La mise en place au 1er janvier 2009 du régime de l’auto-entrepreneur a profondément bouleversé le paysage de la création d’entreprises, en Ile de France, comme en France… Jusqu’en 2014, les autoentrepreneurs ont représenté la majorité des créations franciliennes, entre 51 et 56 %. En décembre 2014, ce régime est remplacé par celui de micro-entrepreneur, plus contraignant. L’effet a été immédiat, le régime enregistrant une baisse des créations en 2015. C’est ainsi que 143 620 entreprises ont vu le jour en Ile de France en 2015, dont 46 % sous le régime du micro-entrepreneur.

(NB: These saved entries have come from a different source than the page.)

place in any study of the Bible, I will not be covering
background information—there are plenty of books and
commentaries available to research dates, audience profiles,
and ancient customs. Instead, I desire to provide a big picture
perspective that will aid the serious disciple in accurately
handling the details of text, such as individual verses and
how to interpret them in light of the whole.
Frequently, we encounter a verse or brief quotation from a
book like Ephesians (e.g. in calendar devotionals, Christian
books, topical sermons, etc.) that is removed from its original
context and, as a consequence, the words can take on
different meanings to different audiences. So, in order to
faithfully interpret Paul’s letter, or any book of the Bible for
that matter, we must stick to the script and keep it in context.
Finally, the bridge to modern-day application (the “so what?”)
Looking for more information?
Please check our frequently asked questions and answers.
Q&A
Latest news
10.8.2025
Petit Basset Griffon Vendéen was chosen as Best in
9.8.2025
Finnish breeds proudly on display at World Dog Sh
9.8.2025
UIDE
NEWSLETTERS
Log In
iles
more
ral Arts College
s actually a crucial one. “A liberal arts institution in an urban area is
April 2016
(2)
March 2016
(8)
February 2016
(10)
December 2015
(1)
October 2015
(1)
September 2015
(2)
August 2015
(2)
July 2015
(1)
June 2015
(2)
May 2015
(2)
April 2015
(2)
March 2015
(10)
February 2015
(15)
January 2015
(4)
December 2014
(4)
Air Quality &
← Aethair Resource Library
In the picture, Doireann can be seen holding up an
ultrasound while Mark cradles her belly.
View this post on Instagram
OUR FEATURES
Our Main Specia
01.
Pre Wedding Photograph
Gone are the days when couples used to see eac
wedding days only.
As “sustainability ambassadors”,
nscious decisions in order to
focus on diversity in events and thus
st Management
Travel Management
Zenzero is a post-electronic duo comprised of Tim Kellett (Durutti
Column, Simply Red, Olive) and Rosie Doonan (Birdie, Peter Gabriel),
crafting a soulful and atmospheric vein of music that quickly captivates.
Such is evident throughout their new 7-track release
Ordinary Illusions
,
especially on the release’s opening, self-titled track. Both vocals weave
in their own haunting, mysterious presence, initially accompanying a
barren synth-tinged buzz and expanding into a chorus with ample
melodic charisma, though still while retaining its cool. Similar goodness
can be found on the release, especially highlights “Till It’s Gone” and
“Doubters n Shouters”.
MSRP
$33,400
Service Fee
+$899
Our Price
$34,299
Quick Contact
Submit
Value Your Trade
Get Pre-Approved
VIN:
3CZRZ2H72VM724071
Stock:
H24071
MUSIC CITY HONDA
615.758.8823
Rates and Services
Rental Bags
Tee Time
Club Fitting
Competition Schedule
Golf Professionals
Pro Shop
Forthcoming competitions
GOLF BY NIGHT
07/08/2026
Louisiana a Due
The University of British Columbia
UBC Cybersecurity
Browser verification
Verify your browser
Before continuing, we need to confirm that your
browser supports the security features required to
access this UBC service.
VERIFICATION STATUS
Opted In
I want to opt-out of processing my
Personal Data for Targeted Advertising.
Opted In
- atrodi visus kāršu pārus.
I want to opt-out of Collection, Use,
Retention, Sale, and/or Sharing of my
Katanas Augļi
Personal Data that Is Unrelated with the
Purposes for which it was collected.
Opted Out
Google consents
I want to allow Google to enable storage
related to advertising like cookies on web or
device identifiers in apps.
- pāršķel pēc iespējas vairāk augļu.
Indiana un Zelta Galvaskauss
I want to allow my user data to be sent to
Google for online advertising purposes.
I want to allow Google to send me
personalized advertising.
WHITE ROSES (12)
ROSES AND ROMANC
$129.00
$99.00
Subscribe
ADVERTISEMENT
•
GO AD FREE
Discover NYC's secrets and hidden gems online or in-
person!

Les créations d’entreprise classiques sont devenues dès lors majoritaires, une première depuis 2009. Une tendance qui se confirme au 1er trimestre 2016 : désormais 54,5 % des créations sont des entreprises « classiques », niveau jamais atteint auparavant.
En termes de secteur, près de trois quarts des créations sont des entreprises de service (74 %), viennent ensuite le commerce (15 %), la construction (9 %) et l’industrie (3 %).

La part prise par les microentreprises varie fortement selon les secteurs d’activité : 29 % pour le commerce, 34 % pour la construction, 47 % pour l’industrie et 51 % pour les services.

Deuxième temps : les entreprises en procédure collective


En Ile de France, bien que l’on ait observé un accroissement du nombre d’ouvertures de procédure collectives, celui-ci est resté inférieur au pic historique de 1993 (-22 % en février 2010). Depuis 2015, on assiste à un reflux national (-5 % en glissement annuel au 1er août 2016), et à contre-courant de la situation nationale, une augmentation dans la région capitale (+ 3 %, en glissement annuel au 1er août 2016). Malgré cet accroissement, les défaillances restent inférieures à celles de 1993 (-26 %) en Ile de France.

Néanmoins dans la région francilienne, les ouvertures de procédure collective diminuent depuis le début de l’année, laissant présager un renversement de tendance.

En ce qui concerne les entreprises en redressement ou liquidation judiciaire, trois secteurs d’activité sont prépondérants et représentent près de 60 % des procédures : bâtiment, services aux entreprises et services aux particuliers. Ce sont des entreprises de petite taille, leur chiffre d’affaires médian étant inférieur à 300 000 euros. En termes de forme juridique, les taux de défaillances sont les plus élevés pour les formes sociales, plus particulièrement pour les SARL.

Troisième temps : le devenir des entreprises après l’ouverture d’une procédure collective


Sur la période 2007-2015, 70 % des ouvertures de procédure en France métropolitaine correspondant à des liquidations judiciaires directes  marquant la disparition de l’entreprise suite à "un dépôt de bilan". 30 % des entreprises défaillantes bénéficient d’un redressement judiciaire leur permettant d’espérer une continuation d’activité. Pour l’Ile de France, première région française, qui représente entre 12 et 13 % des redressements judiciaires, le constat est similaire avec près de 81 % des entreprises inactives.

Les entreprises qui survivent à un redressement judiciaire font preuve d’une adaptation, que l’on pourrait qualifier de « darwiennne », selon les auteurs de l’étude : « plus je suis petite, mieux je survis ».

En Ile-de-France, comme au plan national, les entreprises qui emploient entre 3 et 9 salariés, présentent les taux de survie les plus élevées suite à un redressement judiciaire (1 entreprise active sur 4 en mai 2016).